When you learn or try new things in general, you expand your thinking overall. Flex your brain muscles in different ways to be a leader who can deal with change and inspire creativity among those around you.

Goal Setting: Are We There Yet?

I heard that groan you just made when you read “goal setting” for a New Year’s article! Believe me, goal setting can feel like a nasty term. The word “goal” is tossed around so many business meetings that it almost feels like a myth or a joke. On top of that, January overflows with businesses and people flouting goals that, let’s be honest, have no hope of being realized.

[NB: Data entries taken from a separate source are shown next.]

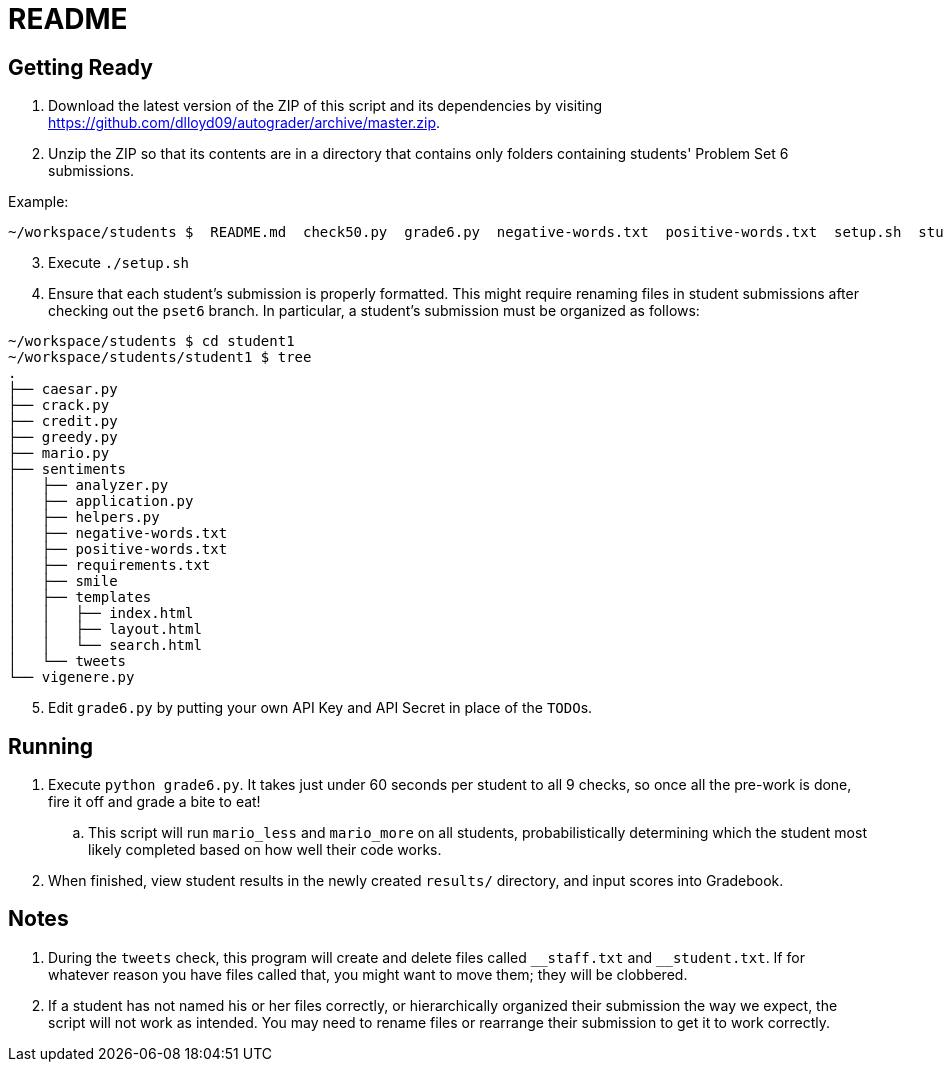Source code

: = README

== Getting Ready

. Download the latest version of the ZIP of this script and its dependencies by visiting https://github.com/dlloyd09/autograder/archive/master.zip.
. Unzip the ZIP so that its contents are in a directory that contains only folders containing students' Problem Set 6 submissions.

Example:

[source, bash]
----
~/workspace/students $  README.md  check50.py  grade6.py  negative-words.txt  positive-words.txt  setup.sh  student1/ student2/ student3/
----

[start=3]
. Execute `./setup.sh`
. Ensure that each student's submission is properly formatted. This might require renaming files in student submissions after checking out the `pset6` branch. In particular, a student's submission must be organized as follows:

[source,bash]
----
~/workspace/students $ cd student1
~/workspace/students/student1 $ tree
.
├── caesar.py
├── crack.py
├── credit.py
├── greedy.py
├── mario.py
├── sentiments
│   ├── analyzer.py
│   ├── application.py
│   ├── helpers.py
│   ├── negative-words.txt
│   ├── positive-words.txt
│   ├── requirements.txt
│   ├── smile
│   ├── templates
│   │   ├── index.html
│   │   ├── layout.html
│   │   └── search.html
│   └── tweets
└── vigenere.py
----

[start=5]
. Edit `grade6.py` by putting your own API Key and API Secret in place of the `TODO`pass:[s].

== Running

. Execute `python grade6.py`. It takes just under 60 seconds per student to all 9 checks, so once all the pre-work is done, fire it off and grade a bite to eat!
.. This script will run `mario_less` and `mario_more` on all students, probabilistically determining which the student most likely completed based on how well their code works.
. When finished, view student results in the newly created `results/` directory, and input scores into Gradebook.

== Notes

. During the `tweets` check, this program will create and delete files called `pass:[__]staff.txt` and `pass:[__]student.txt`. If for whatever reason you have files called that, you might want to move them; they will be clobbered.
. If a student has not named his or her files correctly, or hierarchically organized their submission the way we expect, the script will not work as intended. You may need to rename files or rearrange their submission to get it to work correctly.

Join me, my fellow learning professionals, and use your critical thinking and prioritization skills to hone realistic and motivating professional goals!

  • Use short-term (i.e., one day a week) goals to stay motivated, such as reading one blog post or article each week (and you are doing that now, so great start!).
  • Have mid-term goals (i.e., monthly or quarterly) to make progress toward more in-depth or complex goals, like earning a new certificate or taking classes for a sport or craft.
  • Celebrate reaching both short- and mid-term goals — because small wins are still wins.

Incorporate activities that support emotional intelligence refinement and a growth mindset into your goals.

  • Participate in professional networking opportunities. Remember: Attendance does not equal participation, so see if you can talk with or connect with others to get the most out of the event.
  • Seek classes, activities and reading on a range of topics (including but not limited to learning topics).
  • Pursue coaching and mentoring for yourself to gain objective input on needed skill growth areas.

To avoid that feeling of “Are we there yet?”, give yourself a blend of goals that vary in duration and scope so that you can celebrate all year long. Creating attainable and impactful goals is a skill that all leaders need for their leadership work and to support their teams.

A New Year With Resolutions That Ring True

Do you have a New Year’s resolution to create New Year’s resolutions but haven’t gotten to it yet? Or does looking at that super long list of resolutions you made fill you with dread instead of excitement? Instead, approach this year’s professional development for yourself with a set of resolutions that will advance your leadership in the learning space: building your EQ, developing a growth mindset and goal setting.

Working with others, being an active learner and knowing where you are progressing, applies to your work as a learning professional in the work environment and beyond.